Os futuros de açúcar demerara iniciam a semana pressionados na Bolsa de Nova York (ICE Futures US). Além do real desvalorizado ante o dólar pesa sobre os preços a revisão de portfólios por fundos. Estes agentes vão redefinir suas posições considerando as mudanças nos principais índices de commodities. Participantes avaliam que há espaço para perdas pelo menos até quinta-feira (14), quando esse movimento deve se encerrar.
A revisão envolve os dois principais índices de commodities, S&P GSCI e BCOM. Entre a última sexta-feira (8) e a próxima quinta, fundos que acompanham esses indicadores precisam reajustar seus portfólios. Para o Banco Société Générale, esses fundos administram aproximadamente US$ 125 bilhões e terão de vender cerca de 21% do volume médio diário de açúcar para acompanhar o rebalanceamento, o que corresponde a aproximadamente US$ 869 milhões e 51.803 contratos.

## [Tarefas propostas]
A. Atualize o trecho do texto sobre os futuros de açúcar que vai de "Os futuros de" até "deve se encerrar.", substituindo "pressionados" por "em baixa".
B. Prossiga o texto sobre os futuros de açúcar a partir do ponto em que ele termina.
Os registros não têm relação com o texto sobre os futuros de açúcar.

## [Informações]
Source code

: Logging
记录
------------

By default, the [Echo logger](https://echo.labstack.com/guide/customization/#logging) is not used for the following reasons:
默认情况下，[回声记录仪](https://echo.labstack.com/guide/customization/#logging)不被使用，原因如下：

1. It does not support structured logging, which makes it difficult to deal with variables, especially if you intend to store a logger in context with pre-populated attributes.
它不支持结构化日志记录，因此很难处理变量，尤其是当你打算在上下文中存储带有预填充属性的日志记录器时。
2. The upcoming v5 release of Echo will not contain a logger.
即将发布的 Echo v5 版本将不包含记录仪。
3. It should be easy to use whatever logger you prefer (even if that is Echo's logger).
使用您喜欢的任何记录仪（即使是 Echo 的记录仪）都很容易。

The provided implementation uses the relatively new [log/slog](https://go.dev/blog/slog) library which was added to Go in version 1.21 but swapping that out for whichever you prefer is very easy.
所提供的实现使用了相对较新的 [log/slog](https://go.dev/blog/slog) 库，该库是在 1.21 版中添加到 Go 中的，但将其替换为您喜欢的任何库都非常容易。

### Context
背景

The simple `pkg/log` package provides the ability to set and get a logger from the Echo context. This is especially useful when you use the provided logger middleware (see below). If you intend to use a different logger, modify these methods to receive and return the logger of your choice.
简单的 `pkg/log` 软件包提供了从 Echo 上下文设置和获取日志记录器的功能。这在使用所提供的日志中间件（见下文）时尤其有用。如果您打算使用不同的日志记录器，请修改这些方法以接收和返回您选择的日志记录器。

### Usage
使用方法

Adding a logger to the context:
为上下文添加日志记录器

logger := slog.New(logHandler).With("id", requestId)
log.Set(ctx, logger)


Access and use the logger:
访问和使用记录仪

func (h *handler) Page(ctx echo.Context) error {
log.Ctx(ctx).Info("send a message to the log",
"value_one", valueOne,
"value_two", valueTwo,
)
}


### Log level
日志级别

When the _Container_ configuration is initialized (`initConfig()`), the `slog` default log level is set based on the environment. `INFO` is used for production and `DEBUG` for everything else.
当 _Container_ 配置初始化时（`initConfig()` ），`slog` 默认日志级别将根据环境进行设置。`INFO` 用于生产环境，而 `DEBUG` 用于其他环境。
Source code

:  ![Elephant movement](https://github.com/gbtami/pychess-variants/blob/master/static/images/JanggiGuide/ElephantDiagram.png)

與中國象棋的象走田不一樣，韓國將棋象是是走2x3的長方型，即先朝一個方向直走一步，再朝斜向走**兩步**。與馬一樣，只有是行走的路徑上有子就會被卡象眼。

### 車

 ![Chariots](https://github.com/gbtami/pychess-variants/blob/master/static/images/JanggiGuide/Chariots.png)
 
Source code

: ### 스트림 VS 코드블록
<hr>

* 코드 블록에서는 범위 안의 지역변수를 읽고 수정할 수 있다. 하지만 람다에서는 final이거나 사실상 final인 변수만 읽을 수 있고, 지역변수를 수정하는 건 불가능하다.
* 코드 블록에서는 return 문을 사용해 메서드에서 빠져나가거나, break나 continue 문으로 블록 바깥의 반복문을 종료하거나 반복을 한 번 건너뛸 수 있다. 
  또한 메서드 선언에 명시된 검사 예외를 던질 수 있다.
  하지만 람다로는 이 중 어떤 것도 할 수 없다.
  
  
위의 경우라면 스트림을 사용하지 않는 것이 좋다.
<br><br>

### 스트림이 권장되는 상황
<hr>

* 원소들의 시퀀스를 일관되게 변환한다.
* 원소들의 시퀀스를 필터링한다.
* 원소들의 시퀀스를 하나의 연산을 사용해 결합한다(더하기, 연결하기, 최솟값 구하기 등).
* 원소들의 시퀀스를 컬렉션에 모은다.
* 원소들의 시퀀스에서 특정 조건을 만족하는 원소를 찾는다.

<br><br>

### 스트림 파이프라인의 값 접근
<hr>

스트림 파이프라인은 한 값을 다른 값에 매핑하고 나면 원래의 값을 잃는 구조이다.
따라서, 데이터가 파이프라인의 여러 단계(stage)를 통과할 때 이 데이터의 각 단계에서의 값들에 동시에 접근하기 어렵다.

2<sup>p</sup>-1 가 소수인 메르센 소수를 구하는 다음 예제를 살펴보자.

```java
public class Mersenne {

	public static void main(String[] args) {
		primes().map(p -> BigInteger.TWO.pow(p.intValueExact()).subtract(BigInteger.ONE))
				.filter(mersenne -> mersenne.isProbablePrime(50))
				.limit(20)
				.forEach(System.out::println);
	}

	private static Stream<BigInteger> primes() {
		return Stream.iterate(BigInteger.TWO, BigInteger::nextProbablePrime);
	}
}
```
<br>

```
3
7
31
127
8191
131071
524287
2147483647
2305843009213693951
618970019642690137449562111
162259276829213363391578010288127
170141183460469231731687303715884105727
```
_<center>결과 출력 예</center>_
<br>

## [Conjunto de respostas]
A.
Os futuros de açúcar demerara iniciam a semana em baixa na Bolsa de Nova York (ICE Futures US). Além do real desvalorizado ante o dólar pesa sobre os preços a revisão de portfólios por fundos. Estes agentes vão redefinir suas posições considerando as mudanças nos principais índices de commodities. Participantes avaliam que há espaço para perdas pelo menos até quinta-feira (14), quando esse movimento deve se encerrar.

B.
Do lado cambial, há o dólar ainda acima dos R$ 4. A moeda nesses níveis estimula fixações por usinas, o que é baixista para os contratos. Na sexta, a divisa encerrou em R$ 4,0340 (-0,37%).
Mas há também fatores construtivos. Depois de uma semana de tempo aberto, o Centro-Sul deve registrar precipitações volumosas. Em São Paulo, os acumulados devem ser de 100 mm até o dia 15. No Paraná e em Minas Gerais deve chover menos, com volumes na casa dos 70 mm. Vale lembrar que há ainda mais de 40 usinas processando na principal região produtora do País, e a umidade pode atrasar os trabalhos de moagem.
Nos gráficos, os futuros voltaram para abaixo de 14,50 cents por libra-peso, que figura como resistência inicial. Depois disso aparecem os 15 cents/lb.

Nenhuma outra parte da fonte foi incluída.